┌──

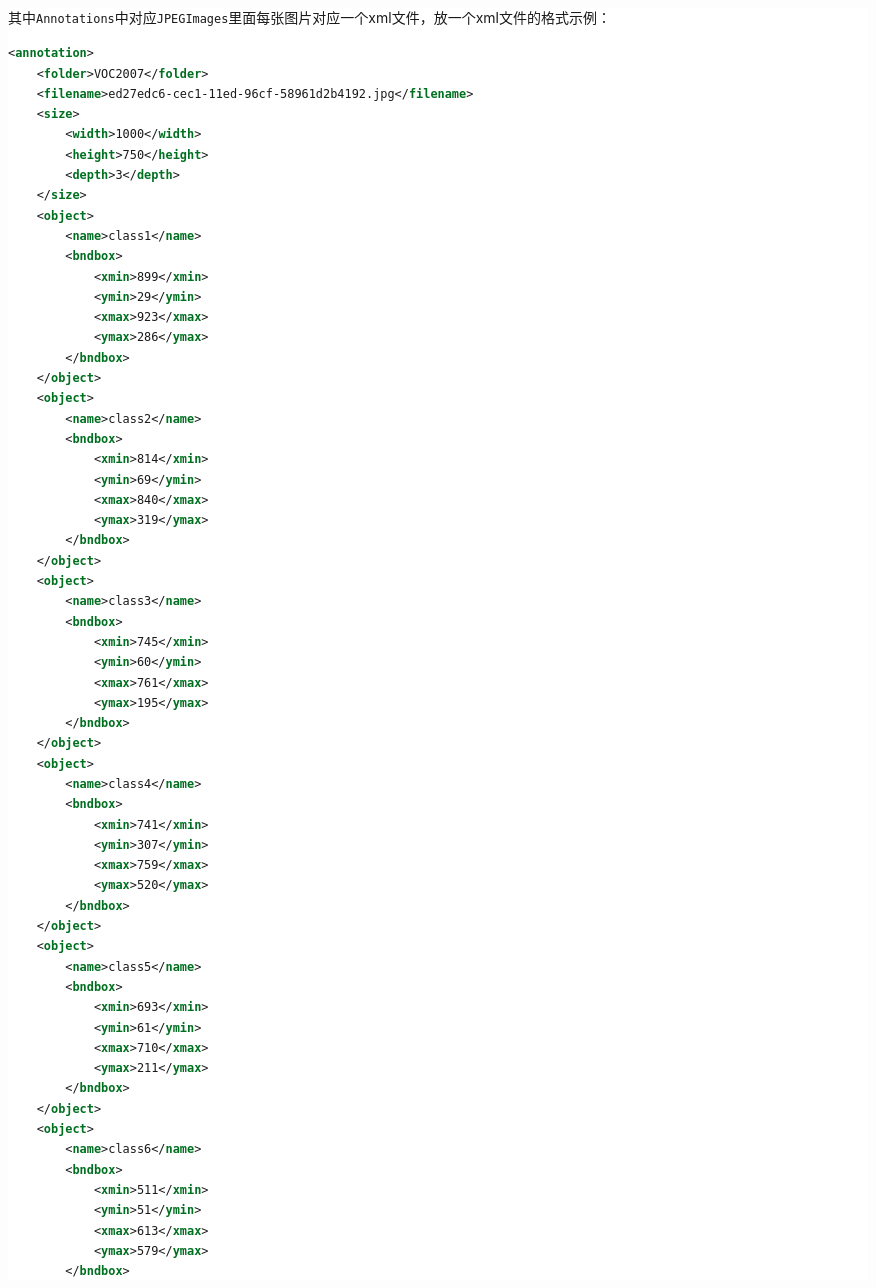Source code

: 其中`Annotations`中对应`JPEGImages`里面每张图片对应一个xml文件，放一个xml文件的格式示例：

```xml
<annotation>
    <folder>VOC2007</folder>
    <filename>ed27edc6-cec1-11ed-96cf-58961d2b4192.jpg</filename>
    <size>
        <width>1000</width>
        <height>750</height>
        <depth>3</depth>
    </size>
    <object>
        <name>class1</name>
        <bndbox>
            <xmin>899</xmin>
            <ymin>29</ymin>
            <xmax>923</xmax>
            <ymax>286</ymax>
        </bndbox>
    </object>
    <object>
        <name>class2</name>
        <bndbox>
            <xmin>814</xmin>
            <ymin>69</ymin>
            <xmax>840</xmax>
            <ymax>319</ymax>
        </bndbox>
    </object>
    <object>
        <name>class3</name>
        <bndbox>
            <xmin>745</xmin>
            <ymin>60</ymin>
            <xmax>761</xmax>
            <ymax>195</ymax>
        </bndbox>
    </object>
    <object>
        <name>class4</name>
        <bndbox>
            <xmin>741</xmin>
            <ymin>307</ymin>
            <xmax>759</xmax>
            <ymax>520</ymax>
        </bndbox>
    </object>
    <object>
        <name>class5</name>
        <bndbox>
            <xmin>693</xmin>
            <ymin>61</ymin>
            <xmax>710</xmax>
            <ymax>211</ymax>
        </bndbox>
    </object>
    <object>
        <name>class6</name>
        <bndbox>
            <xmin>511</xmin>
            <ymin>51</ymin>
            <xmax>613</xmax>
            <ymax>579</ymax>
        </bndbox>
```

└──

- **Exercise directions**
Every record above should be duplicated precisely, with the images removed.

- **Reply**
Source code

: 其中`Annotations`中对应`JPEGImages`里面每张图片对应一个xml文件，放一个xml文件的格式示例：

```xml
<annotation>
    <folder>VOC2007</folder>
    <filename>ed27edc6-cec1-11ed-96cf-58961d2b4192.jpg</filename>
    <size>
        <width>1000</width>
        <height>750</height>
        <depth>3</depth>
    </size>
    <object>
        <name>class1</name>
        <bndbox>
            <xmin>899</xmin>
            <ymin>29</ymin>
            <xmax>923</xmax>
            <ymax>286</ymax>
        </bndbox>
    </object>
    <object>
        <name>class2</name>
        <bndbox>
            <xmin>814</xmin>
            <ymin>69</ymin>
            <xmax>840</xmax>
            <ymax>319</ymax>
        </bndbox>
    </object>
    <object>
        <name>class3</name>
        <bndbox>
            <xmin>745</xmin>
            <ymin>60</ymin>
            <xmax>761</xmax>
            <ymax>195</ymax>
        </bndbox>
    </object>
    <object>
        <name>class4</name>
        <bndbox>
            <xmin>741</xmin>
            <ymin>307</ymin>
            <xmax>759</xmax>
            <ymax>520</ymax>
        </bndbox>
    </object>
    <object>
        <name>class5</name>
        <bndbox>
            <xmin>693</xmin>
            <ymin>61</ymin>
            <xmax>710</xmax>
            <ymax>211</ymax>
        </bndbox>
    </object>
    <object>
        <name>class6</name>
        <bndbox>
            <xmin>511</xmin>
            <ymin>51</ymin>
            <xmax>613</xmax>
            <ymax>579</ymax>
        </bndbox>
```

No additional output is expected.